Stored entries:
++++

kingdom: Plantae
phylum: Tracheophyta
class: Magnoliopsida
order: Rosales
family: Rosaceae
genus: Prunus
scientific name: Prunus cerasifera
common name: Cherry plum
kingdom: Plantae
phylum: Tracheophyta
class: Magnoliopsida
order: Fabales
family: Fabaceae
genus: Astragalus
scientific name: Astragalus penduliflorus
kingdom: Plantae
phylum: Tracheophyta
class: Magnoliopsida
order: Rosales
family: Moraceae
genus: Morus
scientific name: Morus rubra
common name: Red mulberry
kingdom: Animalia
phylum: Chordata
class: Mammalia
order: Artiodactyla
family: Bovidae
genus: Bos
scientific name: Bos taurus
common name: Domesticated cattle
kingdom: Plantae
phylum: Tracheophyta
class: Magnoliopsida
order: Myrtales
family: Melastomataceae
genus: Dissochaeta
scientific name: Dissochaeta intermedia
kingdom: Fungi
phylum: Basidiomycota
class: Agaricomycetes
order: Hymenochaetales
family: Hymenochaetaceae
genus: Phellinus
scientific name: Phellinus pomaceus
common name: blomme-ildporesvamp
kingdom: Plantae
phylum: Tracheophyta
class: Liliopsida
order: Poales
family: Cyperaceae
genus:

++++

To be done: Copy every line of the entries above, character for character, without changing anything.

Result below:
kingdom: Plantae
phylum: Tracheophyta
class: Magnoliopsida
order: Rosales
family: Rosaceae
genus: Prunus
scientific name: Prunus cerasifera
common name: Cherry plum
kingdom: Plantae
phylum: Tracheophyta
class: Magnoliopsida
order: Fabales
family: Fabaceae
genus: Astragalus
scientific name: Astragalus penduliflorus
kingdom: Plantae
phylum: Tracheophyta
class: Magnoliopsida
order: Rosales
family: Moraceae
genus: Morus
scientific name: Morus rubra
common name: Red mulberry
kingdom: Animalia
phylum: Chordata
class: Mammalia
order: Artiodactyla
family: Bovidae
genus: Bos
scientific name: Bos taurus
common name: Domesticated cattle
kingdom: Plantae
phylum: Tracheophyta
class: Magnoliopsida
order: Myrtales
family: Melastomataceae
genus: Dissochaeta
scientific name: Dissochaeta intermedia
kingdom: Fungi
phylum: Basidiomycota
class: Agaricomycetes
order: Hymenochaetales
family: Hymenochaetaceae
genus: Phellinus
scientific name: Phellinus pomaceus
common name: blomme-ildporesvamp
kingdom: Plantae
phylum: Tracheophyta
class: Liliopsida
order: Poales
family: Cyperaceae
genus:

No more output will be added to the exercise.